Of Surveys and Axe-grinding

We saw some headlines a few weeks ago touting the strength and expected growth of dry bulk carriers: “Dry Bulk Growth Expected”

“Dry bulk trade growth is expected to be sustained at current levels for another six years,” a survey revealed. The report went on to say that record bulk carrier investments translated into fleet growth and would have a positive effect on trade at least through 2011. It was also pointed out that although the impact of tightening credit on investors and shipyards would mean that some of the vessels on order would not deliver on time, and in some cases not at all, supply growth would offset this negative aspect.

“Demand is price-sensitive,” the report went on to say, “with many trades priced out of the market in recent years. Lower rates would bring increased demand for seaborne trade to replace high-cost domestic alternatives.”

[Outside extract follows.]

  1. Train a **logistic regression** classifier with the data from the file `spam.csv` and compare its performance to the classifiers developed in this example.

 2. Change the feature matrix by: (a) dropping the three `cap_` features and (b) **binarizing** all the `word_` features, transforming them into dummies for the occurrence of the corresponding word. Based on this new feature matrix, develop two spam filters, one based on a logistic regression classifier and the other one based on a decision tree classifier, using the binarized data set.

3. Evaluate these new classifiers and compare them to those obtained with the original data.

But earlier this week we were shown evidence to the contrary. Lower rates, in fact, don’t always bring about increased demand. Three days ago a story originated in London and reported that the collapse of the dry bulk shipping market had caused one of the market’s leading carriers, Ukraine’s Industrial Carriers, Inc., to file for bankruptcy. “Collapse” was the term used in the story to describe the conditions in the dry bulk industry. The story said nothing about strength or growth but as freight rates continue to tumble there is growing concern in the industry that other dry bulk carriers could also go into default. Until rates began to decline in mid-summer, the Marshall Islands-based carrier, headquartered in Odessa, operated its fleet at a profit, but with dramatic freight reductions in recent months, and no relief in sight, the carrier had no alternative but to throw in the towel.

Makes you wonder about surveys and axe-grinding, does it not?

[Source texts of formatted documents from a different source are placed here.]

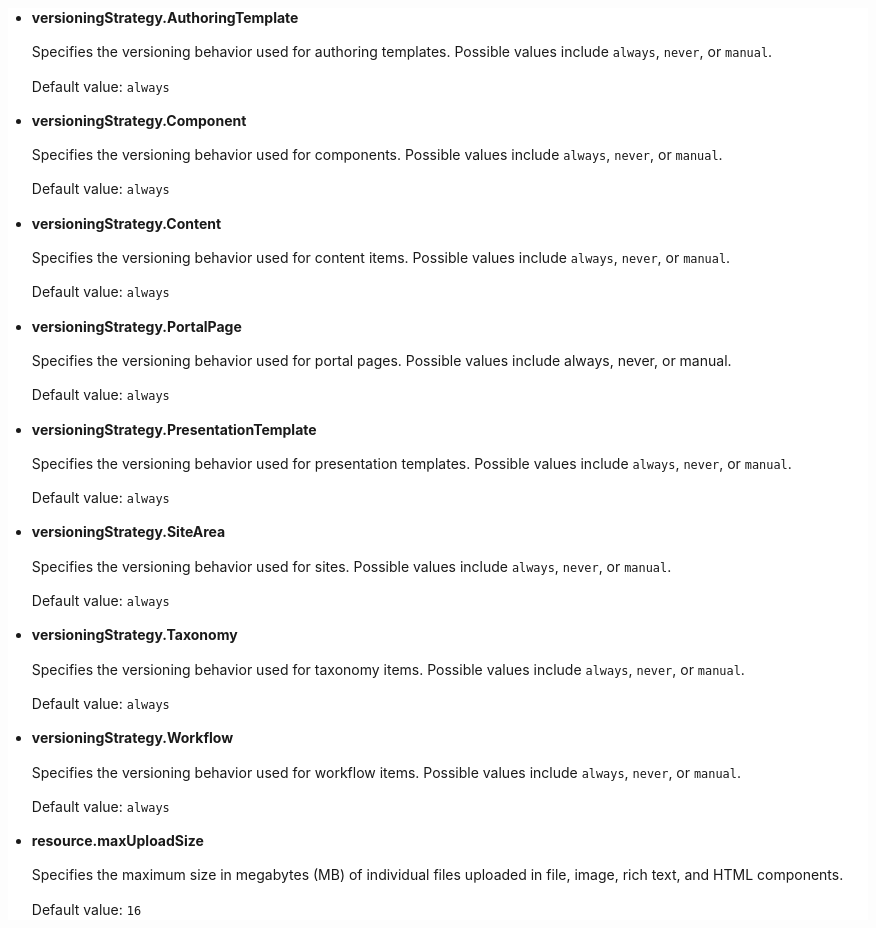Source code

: -   **versioningStrategy.AuthoringTemplate**

    Specifies the versioning behavior used for authoring templates. Possible values include `always`, `never`, or `manual`.

    Default value: `always`

-   **versioningStrategy.Component**

    Specifies the versioning behavior used for components. Possible values include `always`, `never`, or `manual`.

    Default value: `always`

-   **versioningStrategy.Content**

    Specifies the versioning behavior used for content items. Possible values include `always`, `never`, or `manual`.

    Default value: `always`

-   **versioningStrategy.PortalPage**

    Specifies the versioning behavior used for portal pages. Possible values include always, never, or manual.

    Default value: `always`

-   **versioningStrategy.PresentationTemplate**

    Specifies the versioning behavior used for presentation templates. Possible values include `always`, `never`, or `manual`.

    Default value: `always`

-   **versioningStrategy.SiteArea**

    Specifies the versioning behavior used for sites. Possible values include `always`, `never`, or `manual`.

    Default value: `always`

-   **versioningStrategy.Taxonomy**

    Specifies the versioning behavior used for taxonomy items. Possible values include `always`, `never`, or `manual`.

    Default value: `always`

-   **versioningStrategy.Workflow**

    Specifies the versioning behavior used for workflow items. Possible values include `always`, `never`, or `manual`.

    Default value: `always`

-   **resource.maxUploadSize**

    Specifies the maximum size in megabytes \(MB\) of individual files uploaded in file, image, rich text, and HTML components.

    Default value: `16`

And how about this one? Here’s how we began Vol. XVII, Art. 4: “According to a preliminary analysis completed by a well-known engineering firm, the Jasper County port that South Carolina and Georgia intend to build could generate $ 2.3 billion by the year 2020 …”

“The analysts, of course, were paid to inform the residents (the taxpayers) of Georgia and South Carolina that container volume ‘should’ grow by 6.7 percent annually …”

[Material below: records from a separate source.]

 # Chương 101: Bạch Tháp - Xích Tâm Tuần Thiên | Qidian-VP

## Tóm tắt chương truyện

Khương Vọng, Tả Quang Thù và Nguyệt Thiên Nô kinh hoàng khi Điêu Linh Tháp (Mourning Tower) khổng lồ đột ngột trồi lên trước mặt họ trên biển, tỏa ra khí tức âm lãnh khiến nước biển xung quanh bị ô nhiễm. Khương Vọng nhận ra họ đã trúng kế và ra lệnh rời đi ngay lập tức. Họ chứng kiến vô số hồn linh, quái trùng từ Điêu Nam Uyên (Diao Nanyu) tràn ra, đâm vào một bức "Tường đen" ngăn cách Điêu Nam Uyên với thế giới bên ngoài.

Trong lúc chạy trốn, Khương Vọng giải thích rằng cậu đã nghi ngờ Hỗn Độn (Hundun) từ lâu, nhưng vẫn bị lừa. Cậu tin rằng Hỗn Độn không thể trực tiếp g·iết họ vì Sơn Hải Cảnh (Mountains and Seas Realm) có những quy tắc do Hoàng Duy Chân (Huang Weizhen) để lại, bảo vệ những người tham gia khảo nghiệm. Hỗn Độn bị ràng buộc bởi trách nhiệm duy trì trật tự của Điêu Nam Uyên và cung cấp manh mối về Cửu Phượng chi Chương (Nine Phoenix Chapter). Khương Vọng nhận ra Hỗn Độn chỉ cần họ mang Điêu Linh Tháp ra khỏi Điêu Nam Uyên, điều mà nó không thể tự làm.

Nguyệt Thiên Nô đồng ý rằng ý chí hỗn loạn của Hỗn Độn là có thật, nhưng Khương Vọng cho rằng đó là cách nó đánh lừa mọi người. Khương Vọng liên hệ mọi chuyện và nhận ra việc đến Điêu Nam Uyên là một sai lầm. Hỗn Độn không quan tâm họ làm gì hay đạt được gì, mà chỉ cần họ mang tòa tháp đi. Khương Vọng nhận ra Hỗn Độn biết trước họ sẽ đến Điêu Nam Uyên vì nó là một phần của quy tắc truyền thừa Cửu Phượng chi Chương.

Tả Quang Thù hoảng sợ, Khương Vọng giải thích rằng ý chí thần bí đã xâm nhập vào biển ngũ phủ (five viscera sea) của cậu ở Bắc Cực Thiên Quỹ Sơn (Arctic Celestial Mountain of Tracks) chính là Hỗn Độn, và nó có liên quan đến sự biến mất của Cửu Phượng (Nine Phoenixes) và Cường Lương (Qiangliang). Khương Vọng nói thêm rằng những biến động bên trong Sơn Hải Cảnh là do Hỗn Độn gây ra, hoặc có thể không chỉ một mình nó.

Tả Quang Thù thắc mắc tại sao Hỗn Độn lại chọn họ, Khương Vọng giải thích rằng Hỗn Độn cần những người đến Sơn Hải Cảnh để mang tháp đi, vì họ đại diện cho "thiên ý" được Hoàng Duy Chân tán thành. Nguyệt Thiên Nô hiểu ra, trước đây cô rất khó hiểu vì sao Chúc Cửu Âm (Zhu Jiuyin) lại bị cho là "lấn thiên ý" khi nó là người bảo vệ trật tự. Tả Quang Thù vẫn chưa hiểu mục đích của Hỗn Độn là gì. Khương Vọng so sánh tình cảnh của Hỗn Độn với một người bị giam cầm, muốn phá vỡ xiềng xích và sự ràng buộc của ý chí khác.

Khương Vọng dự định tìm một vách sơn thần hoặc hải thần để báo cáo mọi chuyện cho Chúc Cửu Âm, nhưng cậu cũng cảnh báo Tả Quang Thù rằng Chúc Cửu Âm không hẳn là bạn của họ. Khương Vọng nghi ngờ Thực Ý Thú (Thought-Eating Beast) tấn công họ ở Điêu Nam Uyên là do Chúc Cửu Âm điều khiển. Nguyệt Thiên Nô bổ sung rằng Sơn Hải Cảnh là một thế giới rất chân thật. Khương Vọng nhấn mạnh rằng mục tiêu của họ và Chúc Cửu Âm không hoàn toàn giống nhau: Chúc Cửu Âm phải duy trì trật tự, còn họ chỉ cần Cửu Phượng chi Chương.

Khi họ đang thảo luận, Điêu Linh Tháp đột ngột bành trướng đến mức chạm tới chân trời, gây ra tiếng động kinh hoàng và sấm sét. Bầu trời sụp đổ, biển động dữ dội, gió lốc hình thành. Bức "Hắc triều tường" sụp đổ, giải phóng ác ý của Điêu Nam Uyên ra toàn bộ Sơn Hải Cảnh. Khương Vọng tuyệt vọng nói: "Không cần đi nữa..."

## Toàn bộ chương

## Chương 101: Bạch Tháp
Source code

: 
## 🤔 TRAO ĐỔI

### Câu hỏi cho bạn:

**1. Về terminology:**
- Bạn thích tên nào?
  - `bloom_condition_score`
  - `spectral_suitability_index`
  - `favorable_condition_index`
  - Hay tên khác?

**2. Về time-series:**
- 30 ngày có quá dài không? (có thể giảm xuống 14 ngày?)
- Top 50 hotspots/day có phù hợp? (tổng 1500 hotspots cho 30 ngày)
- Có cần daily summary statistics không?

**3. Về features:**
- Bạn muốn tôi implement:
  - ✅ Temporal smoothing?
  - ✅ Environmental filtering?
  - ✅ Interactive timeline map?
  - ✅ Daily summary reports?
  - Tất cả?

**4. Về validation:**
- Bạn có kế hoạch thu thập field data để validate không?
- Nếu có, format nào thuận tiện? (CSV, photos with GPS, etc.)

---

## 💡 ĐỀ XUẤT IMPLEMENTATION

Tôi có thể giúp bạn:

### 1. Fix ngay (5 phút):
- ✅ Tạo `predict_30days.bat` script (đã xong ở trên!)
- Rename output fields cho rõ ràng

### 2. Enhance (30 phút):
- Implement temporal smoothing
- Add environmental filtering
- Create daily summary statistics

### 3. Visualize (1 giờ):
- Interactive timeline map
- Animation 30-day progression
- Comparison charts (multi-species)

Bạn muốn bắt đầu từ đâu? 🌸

“Two results were hoped for, and anticipated. The first is that hundreds of millions of dollars would be transferred from the taxpayers to the port authorities, and finally when the taxpayers began to realize that all estimates were just pie-in-the-sky, and that the new terminal was an absolute waste of time and money, well, those caveats were there, weren’t they?”

But there was a third result hoped for and anticipated. Coincidentally, of course, the firm that produced those promising estimates has just been hired as the program manager by the very board members that paid for that firm’s optimistic estimates. Surprised? Don’t be.